Yandex has struck a 475-billion-rouble ($5.21 billion) deal to sell what has been dubbed “Russia’s Google” to a group of Russian investors, marking the biggest corporate exit from the country since Moscow invaded Ukraine almost two years ago.
The Kremlin-engineered deal would see Russia’s largest technology player fall entirely under Russian ownership, including a fund ultimately owned by oil major Lukoil, and cement Yandex’s departure from Western tech circles.
Once seen as one of the few Russian companies with the potential to become a global business, Nasdaq-listed Yandex had developed leading online services, including search, advertising and ride-hailing in Russia.
Its co-founder Arkady Volozh, who moved from Russia to Israel in 2014, slammed Russia’s invasion of Ukraine as “barbaric” in August, leading some within the Kremlin to push to nationalise Yandex, people familiar with the matter said.
But ultimately, fear of a technology brain drain helped keep that prospect at bay and has resulted in a complicated deal under which Yandex businesses accounting for more than 95% of revenues would remain in Russia and come under Russian control.

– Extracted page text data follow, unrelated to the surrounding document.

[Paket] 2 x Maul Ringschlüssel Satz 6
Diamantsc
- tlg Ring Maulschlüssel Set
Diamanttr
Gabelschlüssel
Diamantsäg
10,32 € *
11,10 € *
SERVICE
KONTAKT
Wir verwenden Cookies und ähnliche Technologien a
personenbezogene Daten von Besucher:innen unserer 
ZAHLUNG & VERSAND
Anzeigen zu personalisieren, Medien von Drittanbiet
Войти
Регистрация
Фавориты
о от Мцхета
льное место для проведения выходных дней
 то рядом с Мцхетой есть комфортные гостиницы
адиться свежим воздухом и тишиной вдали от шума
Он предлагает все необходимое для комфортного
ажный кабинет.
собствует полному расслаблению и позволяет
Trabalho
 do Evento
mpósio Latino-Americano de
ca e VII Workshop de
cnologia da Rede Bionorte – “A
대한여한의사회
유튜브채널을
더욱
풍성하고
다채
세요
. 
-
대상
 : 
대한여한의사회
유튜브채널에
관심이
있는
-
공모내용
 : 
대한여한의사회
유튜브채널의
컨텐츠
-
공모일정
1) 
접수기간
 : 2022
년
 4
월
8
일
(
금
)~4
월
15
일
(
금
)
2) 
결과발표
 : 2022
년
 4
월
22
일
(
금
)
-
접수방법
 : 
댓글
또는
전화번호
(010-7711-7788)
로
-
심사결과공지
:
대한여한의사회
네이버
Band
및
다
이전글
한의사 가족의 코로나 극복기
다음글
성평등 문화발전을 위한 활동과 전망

The Kremlin, which welcomed the deal, has been engaged in negotiations with Yandex for around 18 months to try and spin off the Russian businesses from Yandex NV, its Dutch parent.
Yandex has always sought to portray itself as free from Kremlin influence, a task that has become more challenging as the company has become such a strategic national asset.

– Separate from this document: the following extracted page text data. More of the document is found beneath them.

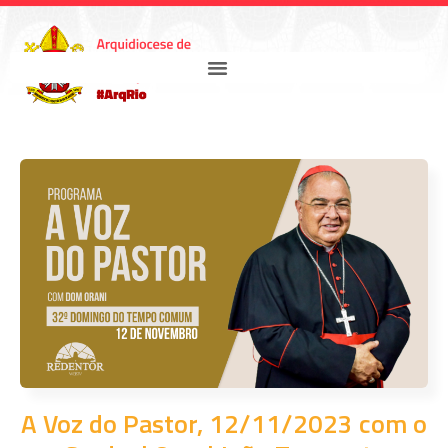
A Voz do Pastor, 12/11/2023 com o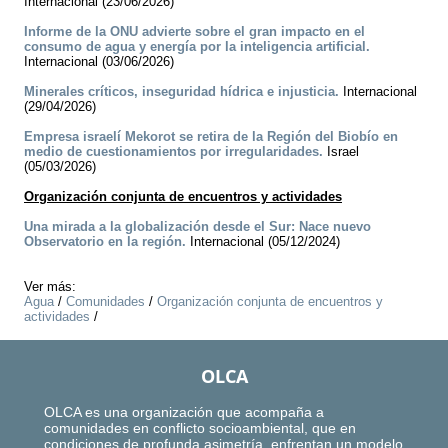
Internacional (23/06/2026)
Informe de la ONU advierte sobre el gran impacto en el
consumo de agua y energía por la inteligencia artificial.
Internacional (03/06/2026)
Minerales críticos, inseguridad hídrica e injusticia.
Internacional
(29/04/2026)
Empresa israelí Mekorot se retira de la Región del Biobío en
medio de cuestionamientos por irregularidades.
Israel
(05/03/2026)
Organización conjunta de encuentros y actividades
Una mirada a la globalización desde el Sur: Nace nuevo
Observatorio en la región.
Internacional (05/12/2024)
Ver más:
Agua
/
Comunidades
/
Organización conjunta de encuentros y
actividades
/
OLCA
OLCA es una organización que acompaña a
comunidades en conflicto socioambiental, que en
condiciones de profunda asimetría, enfrentan un modelo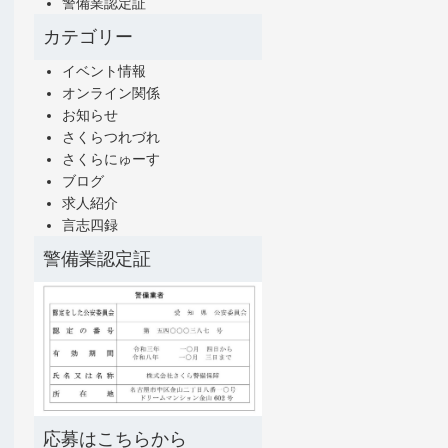
警備業認定証
カテゴリー
イベント情報
オンライン関係
お知らせ
さくらつれづれ
さくらにゅーす
ブログ
求人紹介
言志四録
警備業認定証
応募はこちらから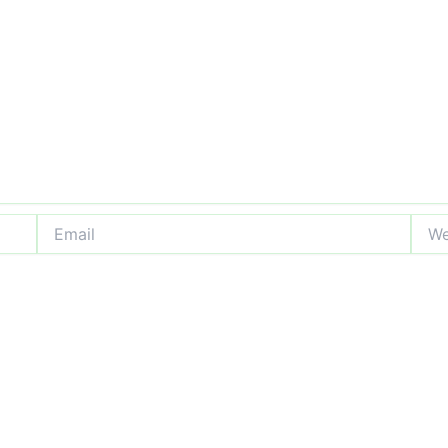
Email
Webs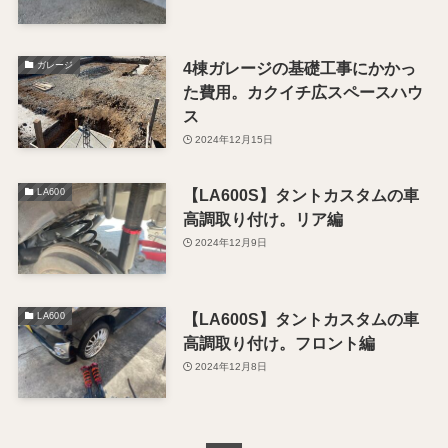
4棟ガレージの基礎工事にかかっ
ガレージ
た費用。カクイチ広スペースハウ
ス
2024年12月15日
【LA600S】タントカスタムの車
LA600
高調取り付け。リア編
2024年12月9日
【LA600S】タントカスタムの車
LA600
高調取り付け。フロント編
2024年12月8日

The deal calculates Yandex’s market capitalisation at $10.2 billion, based on a three-month weighted average for its shares on Moscow Exchange. In late 2021, before Russia’s invasion,
Yandex’s market value had approached $30 billion.

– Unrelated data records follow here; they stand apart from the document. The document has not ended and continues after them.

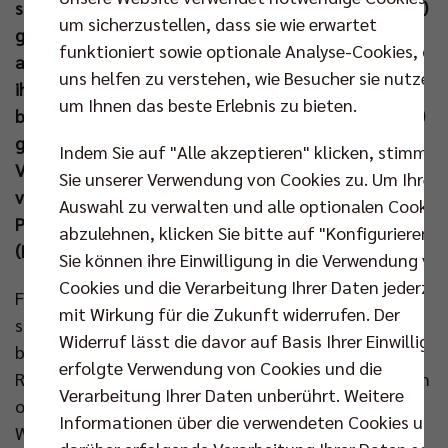
startet bereits Samstagmorgen (27. Jul um 9.00 Uhr)
um sicherzustellen, dass sie wie erwartet
gegen Japan ins Turnier. Zwei Tage später wird es
funktioniert sowie optionale Analyse-Cookies, die
auch für Beachvolleyballerin Louisa Lippmann und
uns helfen zu verstehen, wie Besucher sie nutzen,
ihre Partnerin Laura Ludwig ernst. Ihr Auftaktspiel
um Ihnen das beste Erlebnis zu bieten.
bestreiten „LLLL“ am Montag (29. Jul um 21.00 Uhr)
gegen die Lokalmatadorinnen Placette/Richard. BR
Indem Sie auf "Alle akzeptieren" klicken, stimmen
Volleys Geschäftsführer Kaweh Niroomand drückt
Sie unserer Verwendung von Cookies zu. Um Ihre
vor Ort die Daumen und hofft, dass die Auftritte in
Auswahl zu verwalten und alle optionalen Cookie
Paris auch einen nachhaltigen Effekt für den
abzulehnen, klicken Sie bitte auf "Konfigurieren".
(Beach)Volleyball in Deutschland haben.
Sie können ihre Einwilligung in die Verwendung vo
Cookies und die Verarbeitung Ihrer Daten jederzei
Für alle fünf BR Volleys Athletinnen und Athleten
mit Wirkung für die Zukunft widerrufen. Der
stehen die ersten Olympischen Spiele unmittelbar
Widerruf lässt die davor auf Basis Ihrer Einwilligu
bevor. Louisa Lippmann, Johannes Tille, Moritz
erfolgte Verwendung von Cookies und die
Reichert, Tobias Krick und Ruben Schott kämpfen um
Verarbeitung Ihrer Daten unberührt. Weitere
olympische Medaillen beim größten Sportevent der
Informationen über die verwendeten Cookies und
Welt, das sich auch Kaweh Niroomand nicht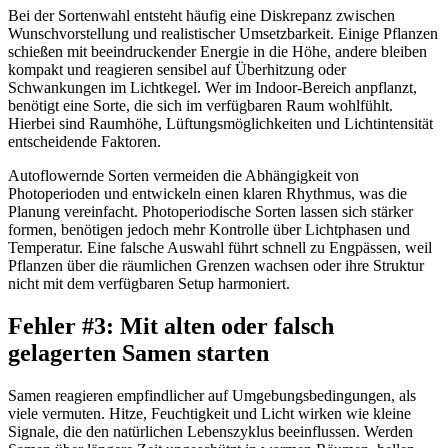
Bei der Sortenwahl entsteht häufig eine Diskrepanz zwischen
Wunschvorstellung und realistischer Umsetzbarkeit. Einige Pflanzen
schießen mit beeindruckender Energie in die Höhe, andere bleiben
kompakt und reagieren sensibel auf Überhitzung oder
Schwankungen im Lichtkegel. Wer im Indoor-Bereich anpflanzt,
benötigt eine Sorte, die sich im verfügbaren Raum wohlfühlt.
Hierbei sind Raumhöhe, Lüftungsmöglichkeiten und Lichtintensität
entscheidende Faktoren.
Autoflowernde Sorten vermeiden die Abhängigkeit von
Photoperioden und entwickeln einen klaren Rhythmus, was die
Planung vereinfacht. Photoperiodische Sorten lassen sich stärker
formen, benötigen jedoch mehr Kontrolle über Lichtphasen und
Temperatur. Eine falsche Auswahl führt schnell zu Engpässen, weil
Pflanzen über die räumlichen Grenzen wachsen oder ihre Struktur
nicht mit dem verfügbaren Setup harmoniert.
Fehler #3: Mit alten oder falsch
gelagerten Samen starten
Samen reagieren empfindlicher auf Umgebungsbedingungen, als
viele vermuten. Hitze, Feuchtigkeit und Licht wirken wie kleine
Signale, die den natürlichen Lebenszyklus beeinflussen. Werden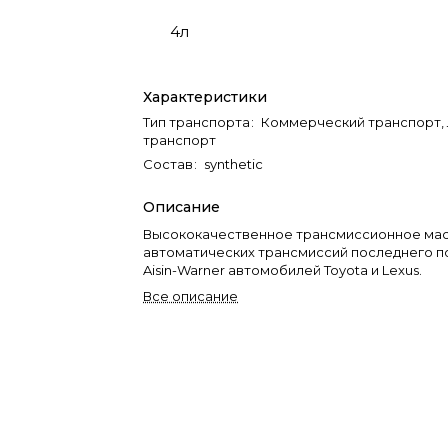
4л
Характеристики
Тип транспорта
:
Коммерческий транспорт,
транспорт
Состав
:
synthetic
Описание
Высококачественное трансмиссионное мас
автоматических трансмиссий последнего п
Aisin-Warner автомобилей Toyota и Lexus.
Все описание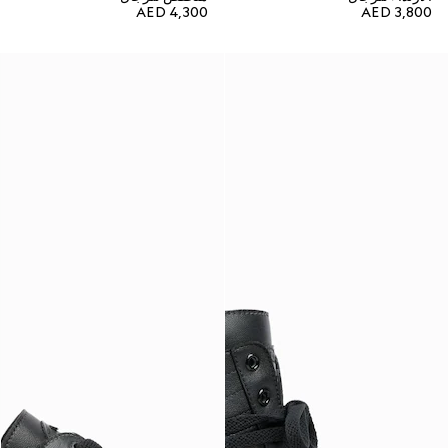
AED 4,300
AED 3,800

The sale price reflects “a mandatory discount of at least 50% to ‘fair value'”, Yandex NV said. Russia’s government must approve deals involving foreign asset sales and demands a discount of at least 50%.
Almost 88% of Yandex’s ownership structure is currently free-float, with many Western funds among its shareholders.
Yandex NV said in a statement that the deal would consist of a cash equivalent of at least 230 billion roubles and up to around 176 million Yandex NV Class A shares.
“The cash consideration will be paid in Chinese Yuan (CNH) outside of Russia,” Yandex NV said, adding that it would cease using the Yandex brand following completion of the deal.
‘EXTRAORDINARY CIRCUMSTANCES’
The buyer, Consortium.First, is a newly-formed investment fund managed by trustee Solid Management. It was led by members of Yandex’s senior management team in Russia and supported by four financial investors including Argonaut, an investment fund ultimately owned by Lukoil.
Three other companies – Infinity Management, IT.Elaboration and Meridian-Servis – owned by Alexander Chachava, Pavel Prass and Alexander Ryazanov respectively, were also among the buyers.
Yandex NV made clear that no members of the consortium are under U.S., EU, British or Swiss sanctions. That requirement has ruled out other potential Russian buyers, sources have told Reuters.
The sale, once given regulatory and shareholder approval, is set to be completed in two stages, the first of which is anticipated to close in the first half of 2024, with the second stage following within seven weeks.
Yandex NV plans to delist its Class A shares from Moscow Exchange, expected after Yandex has obtained a new public listing.
John Boynton, chairman of Yandex NV’s board of directors, said the team had found the best possible solution for its shareholders and users in “extraordinary circumstances”.
Yandex NV will retain a portfolio of four early-stage tech businesses in the cloud, data solutions, self-driving and education technology sectors.
It will also keep a data centre in Finland, as well as the “core intellectual property asset” of 1,300 employees, and transitional licences through 2024.
In a letter to employees in Russia, Yandex managers said the main task had been to avoid destroying its essence, stressing that Yandex would remain independent.